Greening high school
An L.A.-area school features an eco-activist curriculum, drought-resistant gardens and healthier vending machines!

When education issues make headlines in Los Angeles, the subject’s often bad nutrition and obesity at best and deleterious budget cuts at worst. So visiting Environmental Charter High School in Lawndale, Calif., is like stepping into an unexpectedly healthy green oasis — with organic fruit trees, compost bins for food waste and a healthier vending machine with lots of organic options!
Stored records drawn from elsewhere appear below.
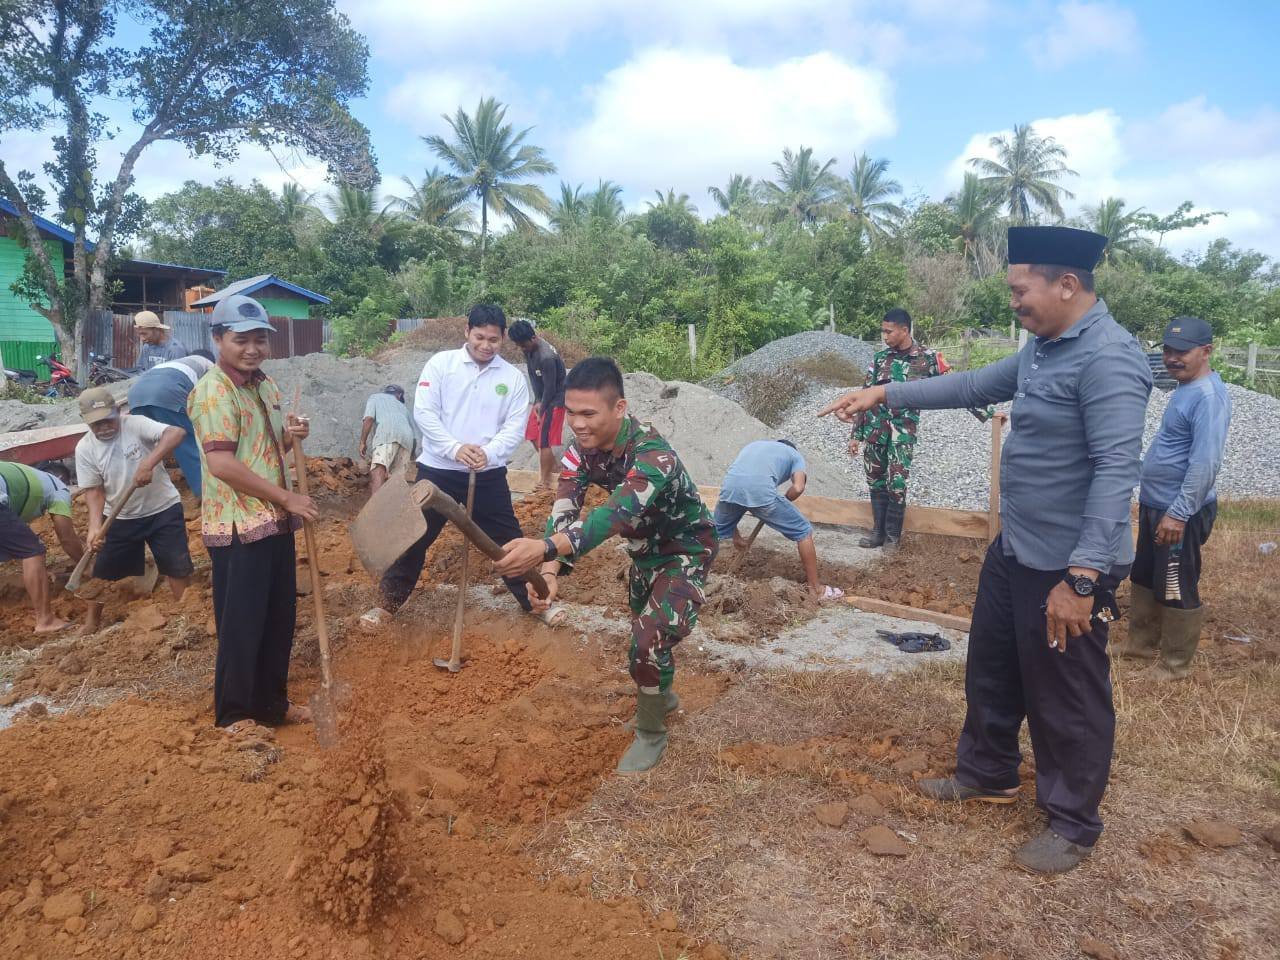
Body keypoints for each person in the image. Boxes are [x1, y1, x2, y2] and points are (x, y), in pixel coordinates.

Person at [819, 226, 1152, 873]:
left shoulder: (1107, 357)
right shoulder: (1041, 349)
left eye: (1019, 289)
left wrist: (1081, 580)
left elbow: (1117, 471)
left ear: (1067, 284)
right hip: (1018, 549)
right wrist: (884, 393)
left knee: (1068, 694)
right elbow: (970, 387)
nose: (1014, 302)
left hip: (1068, 562)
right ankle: (988, 774)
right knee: (993, 668)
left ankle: (1073, 823)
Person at [495, 357, 718, 774]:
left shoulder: (654, 455)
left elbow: (611, 517)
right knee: (647, 638)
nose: (577, 424)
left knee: (647, 639)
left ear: (619, 409)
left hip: (685, 551)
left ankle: (652, 733)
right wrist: (548, 574)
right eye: (570, 412)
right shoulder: (583, 453)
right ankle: (662, 694)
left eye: (588, 413)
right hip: (643, 552)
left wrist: (544, 549)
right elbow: (565, 506)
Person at [187, 294, 318, 735]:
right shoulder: (213, 392)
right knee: (242, 623)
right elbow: (222, 464)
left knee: (278, 618)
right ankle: (235, 716)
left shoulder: (264, 385)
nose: (253, 348)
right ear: (219, 338)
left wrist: (292, 435)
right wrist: (285, 498)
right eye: (241, 340)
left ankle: (271, 705)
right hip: (239, 526)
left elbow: (263, 450)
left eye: (260, 339)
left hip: (273, 522)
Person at [377, 304, 536, 616]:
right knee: (414, 536)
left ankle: (533, 602)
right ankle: (387, 605)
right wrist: (454, 448)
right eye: (479, 337)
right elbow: (424, 413)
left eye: (493, 339)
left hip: (487, 473)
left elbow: (515, 426)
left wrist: (487, 453)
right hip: (438, 470)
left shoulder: (513, 379)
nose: (485, 345)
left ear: (503, 337)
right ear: (467, 332)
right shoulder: (441, 364)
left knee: (507, 541)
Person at [1115, 316, 1231, 680]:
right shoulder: (1186, 387)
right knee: (1146, 573)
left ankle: (1175, 664)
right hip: (1157, 504)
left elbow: (1205, 463)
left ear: (1206, 351)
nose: (1171, 358)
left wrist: (1179, 514)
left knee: (1176, 581)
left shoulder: (1209, 397)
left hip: (1180, 511)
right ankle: (1140, 644)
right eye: (1167, 350)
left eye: (1182, 352)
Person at [848, 308, 994, 548]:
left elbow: (956, 387)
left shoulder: (928, 358)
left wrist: (987, 412)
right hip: (875, 431)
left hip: (902, 433)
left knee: (896, 484)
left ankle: (892, 539)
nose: (884, 336)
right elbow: (864, 397)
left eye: (889, 331)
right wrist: (855, 435)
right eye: (882, 331)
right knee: (875, 481)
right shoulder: (880, 359)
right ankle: (878, 534)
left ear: (904, 330)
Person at [73, 387, 193, 634]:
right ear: (86, 422)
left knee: (176, 565)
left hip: (163, 509)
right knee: (104, 571)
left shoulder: (136, 424)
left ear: (118, 412)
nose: (104, 427)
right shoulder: (85, 448)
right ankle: (91, 622)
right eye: (96, 424)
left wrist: (148, 462)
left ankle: (186, 616)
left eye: (108, 419)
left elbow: (176, 432)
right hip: (121, 516)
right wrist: (95, 526)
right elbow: (94, 491)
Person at [714, 439, 843, 600]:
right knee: (803, 530)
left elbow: (741, 485)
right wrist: (786, 499)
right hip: (761, 491)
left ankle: (694, 580)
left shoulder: (754, 445)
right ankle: (816, 590)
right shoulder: (795, 455)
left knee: (713, 533)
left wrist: (736, 537)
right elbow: (798, 487)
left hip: (729, 488)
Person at [0, 461, 83, 633]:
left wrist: (40, 572)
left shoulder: (22, 482)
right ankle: (45, 620)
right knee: (33, 551)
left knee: (26, 547)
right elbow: (66, 537)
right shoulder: (58, 486)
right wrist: (86, 564)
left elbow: (12, 540)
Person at [127, 350, 216, 498]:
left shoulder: (177, 364)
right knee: (188, 445)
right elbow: (209, 400)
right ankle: (207, 496)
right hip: (166, 394)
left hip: (136, 395)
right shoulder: (210, 365)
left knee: (145, 448)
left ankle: (147, 494)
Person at [509, 319, 567, 490]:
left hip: (555, 399)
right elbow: (535, 379)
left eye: (523, 345)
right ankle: (554, 469)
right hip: (542, 398)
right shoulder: (529, 350)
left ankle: (545, 481)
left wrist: (543, 407)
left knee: (544, 440)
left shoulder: (546, 357)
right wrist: (536, 401)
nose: (522, 348)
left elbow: (550, 387)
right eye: (519, 345)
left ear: (533, 338)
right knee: (533, 435)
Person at [359, 384, 416, 495]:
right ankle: (393, 510)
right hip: (407, 440)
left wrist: (362, 442)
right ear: (399, 395)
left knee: (378, 470)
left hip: (387, 434)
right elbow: (414, 437)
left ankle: (376, 508)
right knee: (397, 479)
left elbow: (369, 418)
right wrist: (412, 455)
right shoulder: (403, 407)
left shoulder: (375, 397)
ECHS has an eco-curriculum of environmental education and activism called Green Ambassadors — and signs of this green-minded thinking can be seen all over the small campus. Students can eat their lunch on benches designed into drought-resistant gardens — or by a seasonal stream that doubles as a natural flood deterrent that recharges the local aquifer — or on the recycled concrete seats of an outdoor amphitheater. Post-meal, students throw what can’t be recycled or composted into bins appropriately-labeled “Landfill.”


Sundance Channel viewers may have seen the Green Ambassadors in action on a “Big Ideas for a Small Planet” episode a couple years ago. Students working on an “Rise Above Plastics” program built boats out of discarded plastics and floated them down Ballona Creek!

Environmental Charter High School’s open to all high school students in L.A. County. Want to find a similar school in your neighborhood? Visit Green Charter Schools, an organization that supports the “establishment, enhancement and advancement of charter schools with environment-focused educational programs and practices,” for a list of like-minded green schools.